- Supreme Court of the United States

Argued October 2, 1984 Decided December 4, 1984
- Full case name: United States v. 50 Acres of Land
- Citations: 469 U.S. 24 (more) 105 S. Ct. 451; 83 L. Ed. 2d 376

Case history
- Prior: District Court entered judgment for jury award, 529 F. Supp. 220 (N.D. Tex. 1981); reversed and remanded, 706 F.2d 1356 (5th Cir. 1983); rehearing denied, 717 F.2d 1399 (5th Cir. 1983); cert. granted, 465 U.S. 1098 (1984).

Holding
- The Fifth Amendment does not require consequential damages when the market value of the condemned property is ascertainable and when there is no showing of manifest injustice.

Court membership
- Chief Justice Warren E. Burger Associate Justices William J. Brennan Jr. · Byron White Thurgood Marshall · Harry Blackmun Lewis F. Powell Jr. · William Rehnquist John P. Stevens · Sandra Day O'Connor

Case opinions
- Majority: Stevens, joined by unanimous
- Concurrence: O'Connor, joined by Powell

Laws applied
- U.S. Const. amend. V

= United States v. 50 Acres of Land =

United States v. 50 Acres of Land, 469 U.S. 24 (1985), was a United States Supreme Court case regarding whether a public condemnee is entitled to consequential damages measured by the cost of acquiring a substitute facility if it has a duty to replace the condemned facility. The Court declined to award the costs of the substitute facility, holding that the Fifth Amendment does not require consequential damages when the market value of the condemned property is ascertainable and when there is no showing of manifest injustice.

==Background==
In 1978, as part of a flood control project, the United States condemned approximately 50 acre of land owned by the city of Duncanville, Texas. The site had been used since 1969 as a sanitary landfill. In order to replace the condemned landfill, the city acquired a 113.7 acre site and developed it into a larger and better facility. In the condemnation proceedings, the city claimed that it was entitled to recover all of the costs incurred in acquiring the substitute site and developing it as a landfill, an amount in excess of $1,276,000. The United States, however, contended that proper compensation should be determined by the fair market value of the condemned facility and deposited $199,950 in the registry of the court as its estimation of the amount due.

Before trial, the Government filed a motion in limine to exclude any evidence of the cost of the substitute facility, arguing that it was not relevant to the calculation of fair market value.
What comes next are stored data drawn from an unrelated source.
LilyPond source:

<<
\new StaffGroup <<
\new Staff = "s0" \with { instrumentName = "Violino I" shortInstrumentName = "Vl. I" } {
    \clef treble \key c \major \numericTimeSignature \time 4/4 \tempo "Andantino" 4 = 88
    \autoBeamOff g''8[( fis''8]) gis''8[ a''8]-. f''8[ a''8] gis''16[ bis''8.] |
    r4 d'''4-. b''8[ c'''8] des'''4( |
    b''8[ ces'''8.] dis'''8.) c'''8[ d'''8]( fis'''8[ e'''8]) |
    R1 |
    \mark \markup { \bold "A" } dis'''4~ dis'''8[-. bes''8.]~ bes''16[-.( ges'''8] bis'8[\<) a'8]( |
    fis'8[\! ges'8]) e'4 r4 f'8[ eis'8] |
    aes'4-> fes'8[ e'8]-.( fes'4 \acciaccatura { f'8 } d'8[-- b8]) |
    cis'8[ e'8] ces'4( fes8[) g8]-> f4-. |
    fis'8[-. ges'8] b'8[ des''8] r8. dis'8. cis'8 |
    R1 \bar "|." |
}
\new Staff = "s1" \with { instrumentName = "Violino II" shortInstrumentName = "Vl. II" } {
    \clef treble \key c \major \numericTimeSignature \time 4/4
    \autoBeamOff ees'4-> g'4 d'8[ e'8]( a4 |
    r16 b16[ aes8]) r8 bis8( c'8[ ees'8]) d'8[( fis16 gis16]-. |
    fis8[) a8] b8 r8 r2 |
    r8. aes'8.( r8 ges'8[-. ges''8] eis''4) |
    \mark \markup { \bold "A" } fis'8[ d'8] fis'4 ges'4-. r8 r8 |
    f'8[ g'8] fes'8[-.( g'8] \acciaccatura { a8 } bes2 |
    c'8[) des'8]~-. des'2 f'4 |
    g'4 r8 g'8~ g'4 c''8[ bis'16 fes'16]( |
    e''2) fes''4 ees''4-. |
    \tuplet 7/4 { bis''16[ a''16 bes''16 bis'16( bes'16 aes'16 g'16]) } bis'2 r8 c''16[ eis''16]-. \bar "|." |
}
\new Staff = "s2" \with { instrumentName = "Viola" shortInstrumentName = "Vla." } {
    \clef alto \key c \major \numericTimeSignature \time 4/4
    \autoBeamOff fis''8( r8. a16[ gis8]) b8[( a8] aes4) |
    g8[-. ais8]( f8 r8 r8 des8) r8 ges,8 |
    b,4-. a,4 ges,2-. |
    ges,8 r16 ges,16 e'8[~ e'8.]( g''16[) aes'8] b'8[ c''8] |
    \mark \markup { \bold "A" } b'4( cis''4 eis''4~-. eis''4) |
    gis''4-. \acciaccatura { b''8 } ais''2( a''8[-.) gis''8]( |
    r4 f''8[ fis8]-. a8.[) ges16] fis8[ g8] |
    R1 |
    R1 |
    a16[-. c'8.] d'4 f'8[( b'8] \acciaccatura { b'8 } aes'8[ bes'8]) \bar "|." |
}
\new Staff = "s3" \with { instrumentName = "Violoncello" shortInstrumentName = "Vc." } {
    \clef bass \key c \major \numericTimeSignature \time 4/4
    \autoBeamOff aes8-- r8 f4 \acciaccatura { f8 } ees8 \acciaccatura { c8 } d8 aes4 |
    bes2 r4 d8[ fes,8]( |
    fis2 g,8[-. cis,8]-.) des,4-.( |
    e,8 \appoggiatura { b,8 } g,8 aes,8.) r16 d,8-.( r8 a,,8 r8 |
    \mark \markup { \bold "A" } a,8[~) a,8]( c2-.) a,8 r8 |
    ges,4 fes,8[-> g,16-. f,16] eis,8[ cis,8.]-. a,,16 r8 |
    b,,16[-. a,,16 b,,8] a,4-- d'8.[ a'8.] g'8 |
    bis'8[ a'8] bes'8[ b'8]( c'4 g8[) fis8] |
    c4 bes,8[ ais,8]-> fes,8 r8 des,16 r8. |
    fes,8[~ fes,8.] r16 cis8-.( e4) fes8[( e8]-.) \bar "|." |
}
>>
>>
The District Court denied the motion, noting that the Supreme Court had left open the question of the proper measure of compensation for the condemnation of public property. The court concluded that "a complete factual record should be developed from which an independent determination of the appropriate measure of compensation can be made."

==Procedural history==
At trial, both parties submitted evidence on the fair market value of the condemned property and on the cost of the substitute landfill facility. Responding to special interrogatories, the jury found that the fair market value of the condemned property was $225,000, and that the reasonable cost of a substitute facility was $723,624.01. The District Court entered judgment for the lower amount plus interest on the difference between that amount and the sum already paid. The District Court explained that the city had not met its "burden of establishing what would be a reasonable cost of a substitute facility." In addition, the court was of the view that "substitute facilities compensation should not be awarded in every case where a public condemnee can establish a duty to replace the condemned property, at least where a fair market value can be established."

The court found no basis for departing from the market value standard in this case, and reasoned that the application of the substitute facilities measure of compensation would necessarily provide the city with a "windfall."

The Court of Appeals reversed and remanded for further proceedings. It reasoned that the city's loss attributable to the condemnation was "the amount of money reasonably spent . . . to create a functionally equivalent facility." If the city was required, either as a matter of law or as a matter of practical necessity, to replace the old landfill facility, the Court of Appeals believed that it would receive no windfall.

==Opinion of the Court==
The Court held that the Fifth Amendment does not require that the United States pay a public condemnee compensation measured by the cost of acquiring a substitute facility that the condemnee has a duty to acquire, when the market value of the condemned property is ascertainable and when there is no showing of manifest injustice. Rather, "Just compensation" under the Fifth Amendment normally is to be measured by the market value of the property at the time of the taking, and this case is not one in which an exception is required because fair market value is not ascertainable. The testimony at trial established that there was a fairly robust market for sanitary landfill properties. The Court did also not believe that an award of compensation measured by market value here to be fundamentally inconsistent with the basic principles of indemnity embodied in the Just Compensation Clause.

In addition, the Court held that the text of the Fifth Amendment does not mandate a more favorable rule of compensation for public condemnees than for private parties. The reference to "private property" in the Takings Clause of the Fifth Amendment encompasses the property of state and local governments when it is condemned by the United States, and under this construction the same principles of just compensation presumptively apply to both private and public condemnees.